**ACTIVITY**: With both ends included, repeat exactly the lines of the entries below from the one containing "right shoulder: (356, 436)" down to the one containing "left elbow: (375, 459)", and no others.

**Pose landmark coordinates**:
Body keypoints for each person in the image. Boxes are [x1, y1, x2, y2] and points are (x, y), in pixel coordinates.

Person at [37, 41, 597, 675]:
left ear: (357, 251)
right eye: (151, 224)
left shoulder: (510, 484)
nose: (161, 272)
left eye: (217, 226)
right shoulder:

...

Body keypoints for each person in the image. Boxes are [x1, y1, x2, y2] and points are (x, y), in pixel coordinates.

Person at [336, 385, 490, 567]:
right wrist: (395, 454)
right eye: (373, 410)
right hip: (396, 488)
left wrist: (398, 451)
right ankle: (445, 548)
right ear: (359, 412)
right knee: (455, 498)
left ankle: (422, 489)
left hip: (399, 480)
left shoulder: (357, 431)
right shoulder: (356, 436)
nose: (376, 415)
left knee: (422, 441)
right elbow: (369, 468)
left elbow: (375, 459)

**ANSWER SPACE**:
right shoulder: (356, 436)
nose: (376, 415)
left knee: (422, 441)
right elbow: (369, 468)
left elbow: (375, 459)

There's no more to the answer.